= Stored data =
++++++++
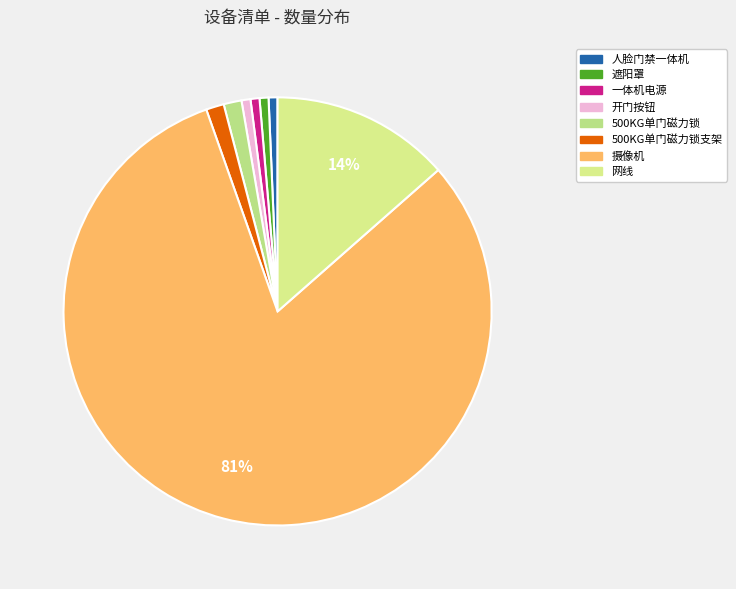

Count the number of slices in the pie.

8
++++++++
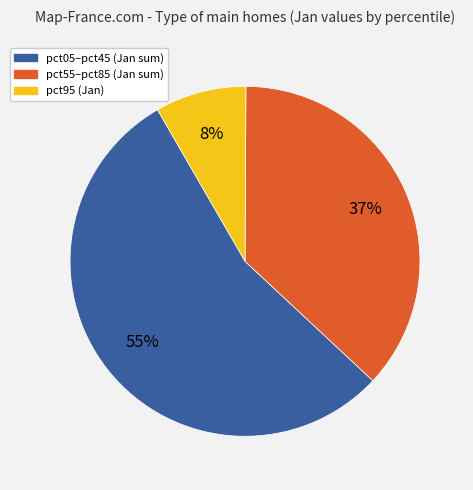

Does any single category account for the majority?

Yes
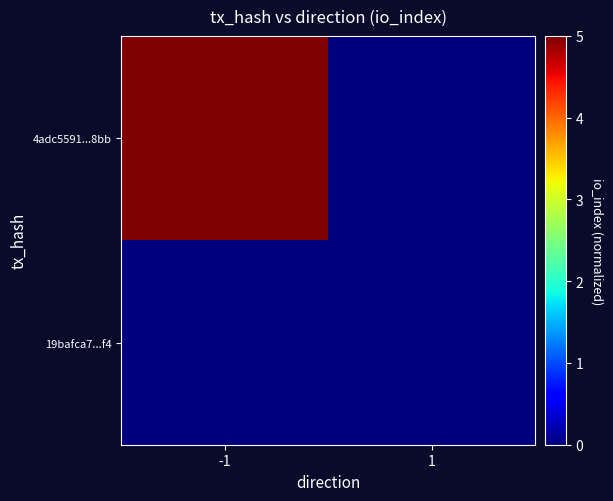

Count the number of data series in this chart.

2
++++++++
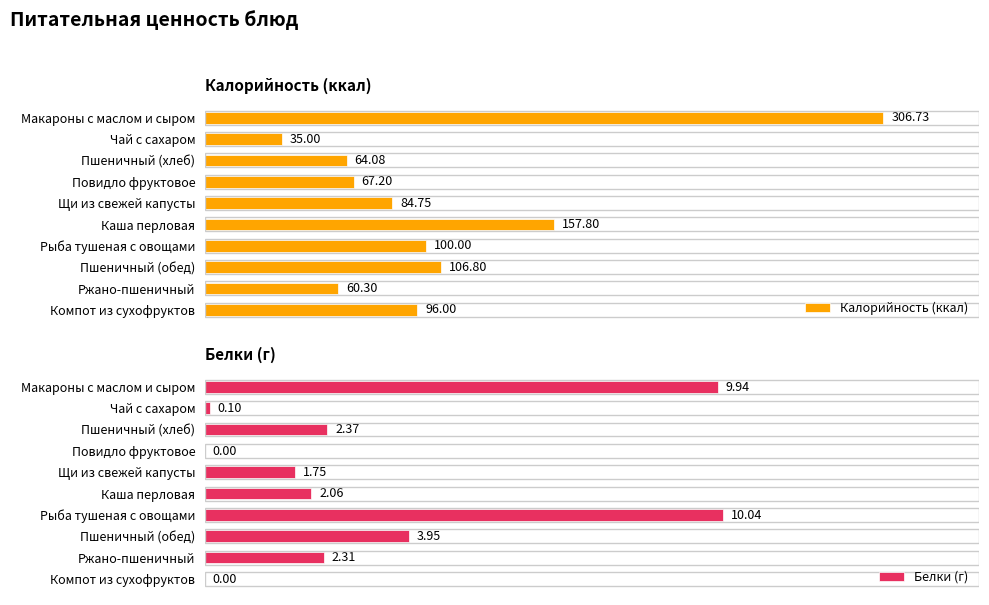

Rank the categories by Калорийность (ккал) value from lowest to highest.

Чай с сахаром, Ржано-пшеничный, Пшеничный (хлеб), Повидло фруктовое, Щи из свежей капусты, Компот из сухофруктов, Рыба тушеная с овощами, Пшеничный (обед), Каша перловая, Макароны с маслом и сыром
++++++++
= Exercise requirements =
Copy out the listing lines exactly, everything from the line containing "Rank the categories" down to the line containing "Чай с сахаром, Ржано-пшеничный, Пшеничный", both included.

= Exercise response =
Rank the categories by Калорийность (ккал) value from lowest to highest.

Чай с сахаром, Ржано-пшеничный, Пшеничный (хлеб), Повидло фруктовое, Щи из свежей капусты, Компот из сухофруктов, Рыба тушеная с овощами, Пшеничный (обед), Каша перловая, Макароны с маслом и сыром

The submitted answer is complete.